(Records contained in a dataset)
◇ ◇ ◇ ◇ ◇ ◇ ◇

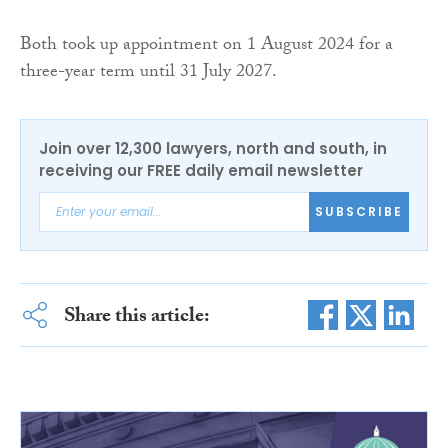
Both took up appointment on 1 August 2024 for a
three-year term until 31 July 2027.
Join over 12,300 lawyers, north and south, in
receiving our FREE daily email newsletter
SUBSCRIBE
Share this article:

◇ ◇ ◇ ◇ ◇ ◇ ◇

» PROBLEM
Please give an exact printout of all the records, pictures aside.

» EXPECTED OUTPUT
Both took up appointment on 1 August 2024 for a
three-year term until 31 July 2027.
Join over 12,300 lawyers, north and south, in
receiving our FREE daily email newsletter
SUBSCRIBE
Share this article:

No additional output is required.